**GIVEN RECORDS:**
------

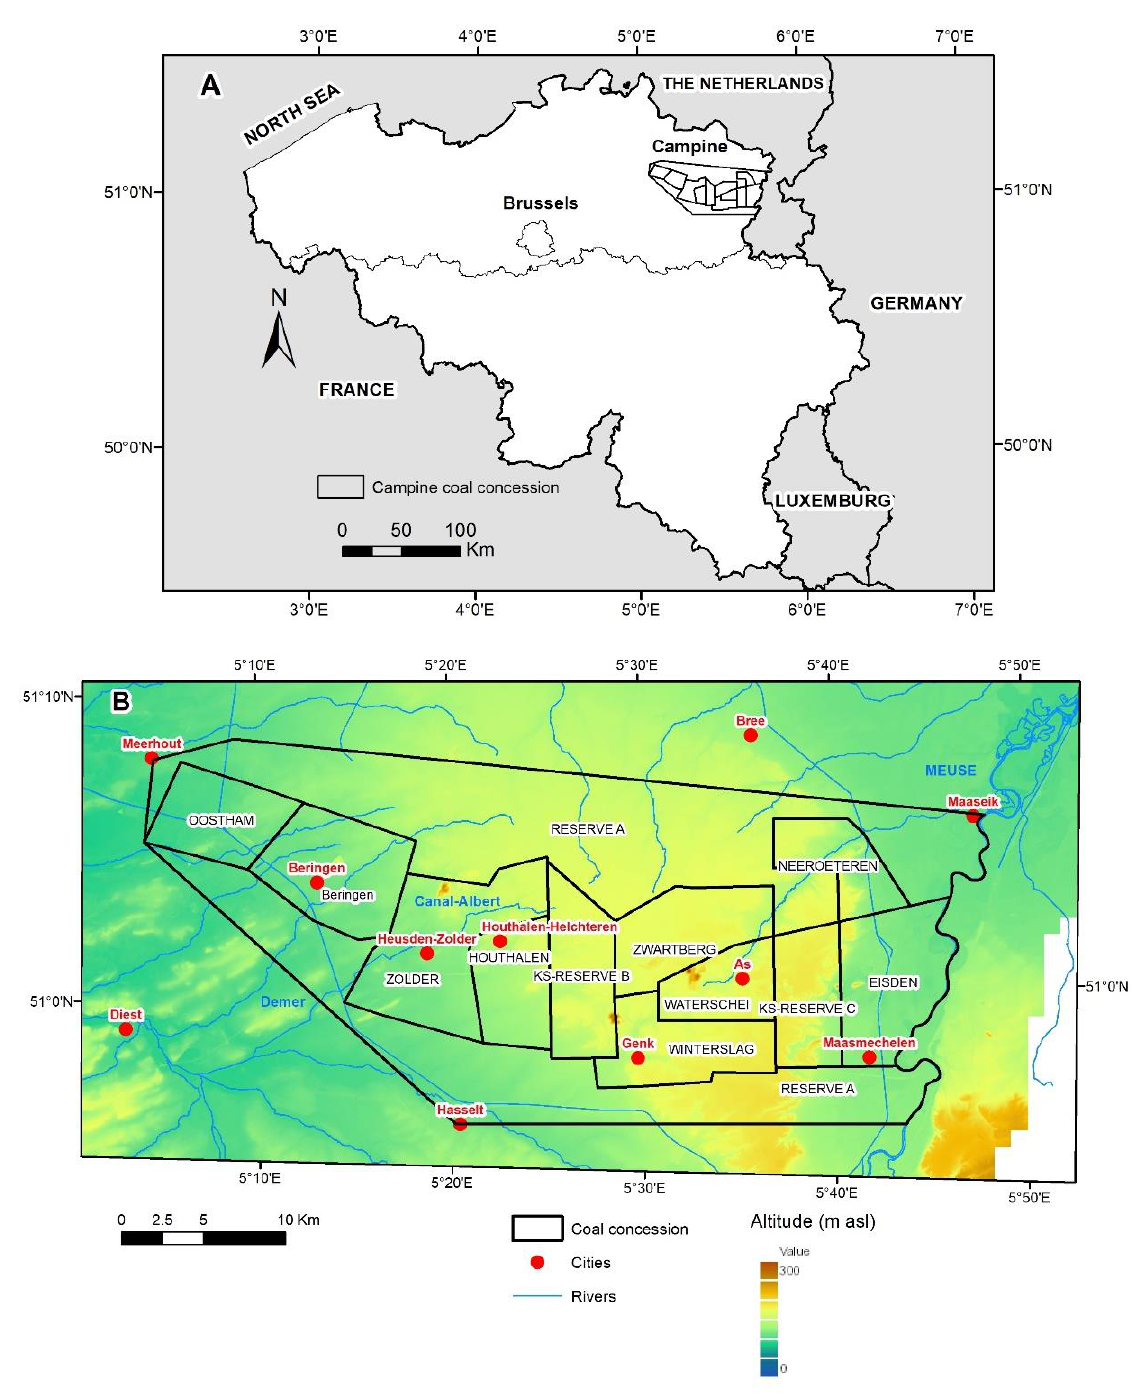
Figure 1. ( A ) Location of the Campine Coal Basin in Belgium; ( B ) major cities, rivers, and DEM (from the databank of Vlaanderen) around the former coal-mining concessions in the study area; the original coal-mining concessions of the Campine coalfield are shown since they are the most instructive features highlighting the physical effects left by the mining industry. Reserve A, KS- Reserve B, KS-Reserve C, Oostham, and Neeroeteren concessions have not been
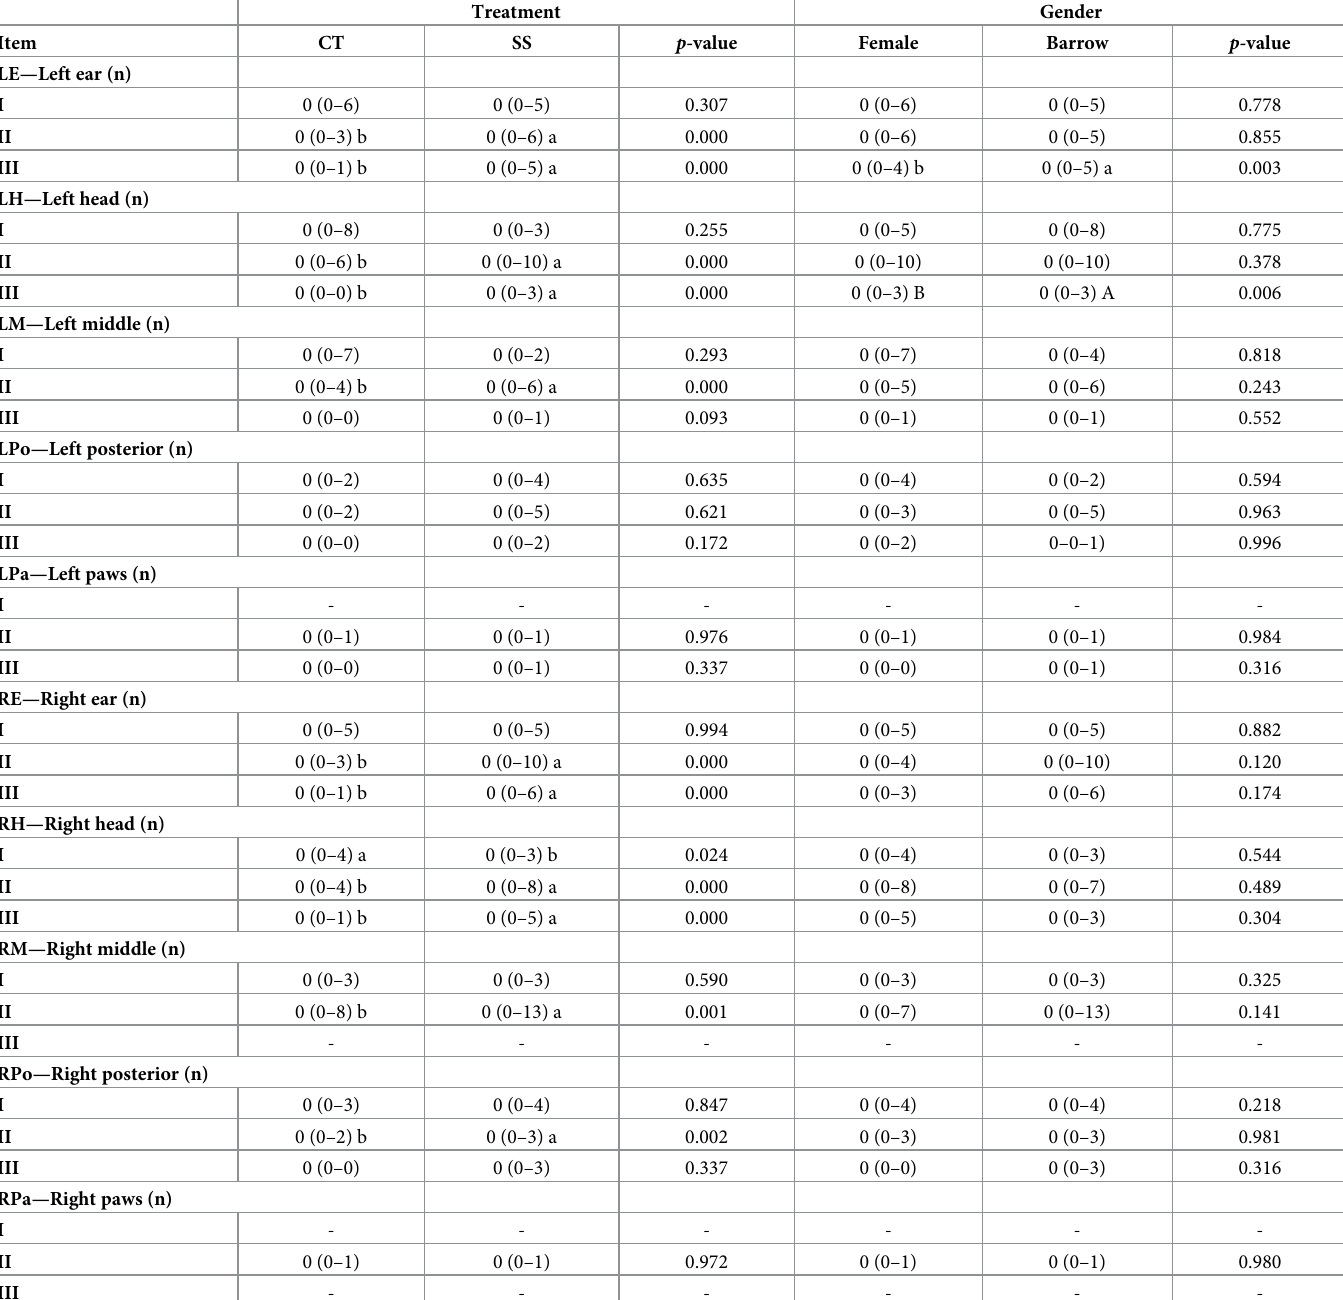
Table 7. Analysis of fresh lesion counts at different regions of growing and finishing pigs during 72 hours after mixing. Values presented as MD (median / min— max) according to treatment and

------

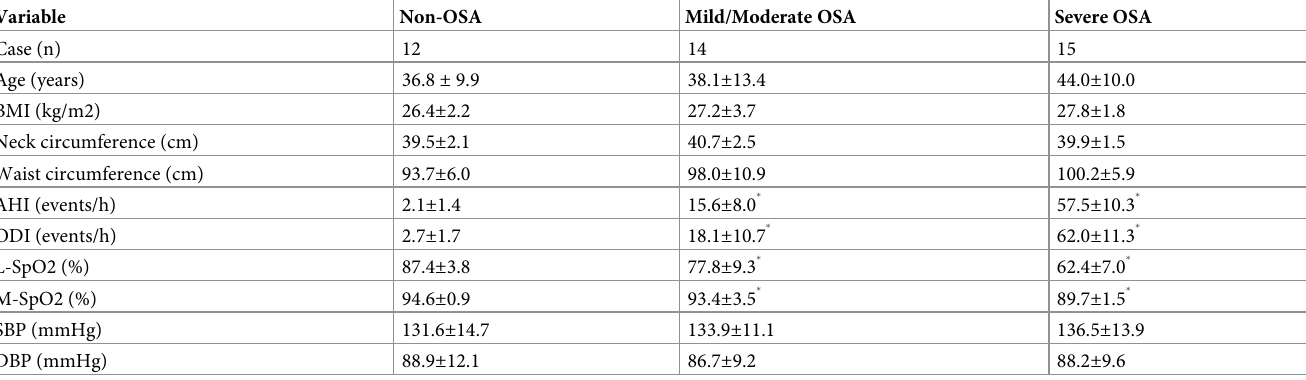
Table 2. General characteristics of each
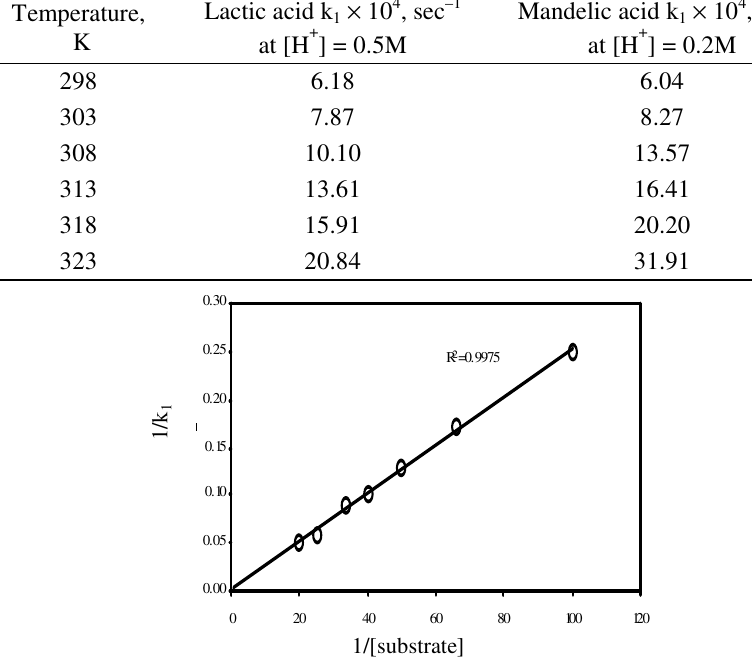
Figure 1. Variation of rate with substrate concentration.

------

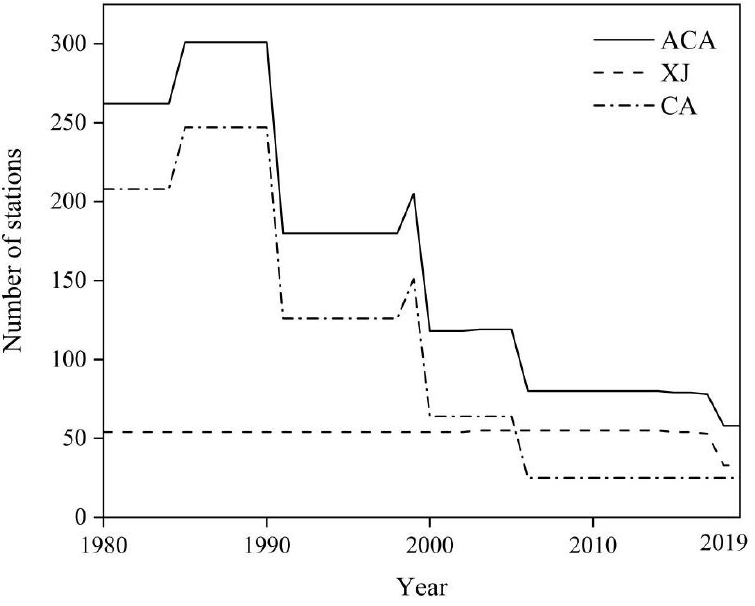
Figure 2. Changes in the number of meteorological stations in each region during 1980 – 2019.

------

Lines with the word "Figure" in them: report all of these from the listing above.

Figure 1. ( A ) Location of the Campine Coal Basin in Belgium; ( B ) major cities, rivers, and DEM (from the databank of Vlaanderen) around the former coal-mining concessions in the study area; the original coal-mining concessions of the Campine coalfield are shown since they are the most instructive features highlighting the physical effects left by the mining industry. Reserve A, KS- Reserve B, KS-Reserve C, Oostham, and Neeroeteren concessions have not been
Figure 1. Variation of rate with substrate concentration.
Figure 2. Changes in the number of meteorological stations in each region during 1980 – 2019.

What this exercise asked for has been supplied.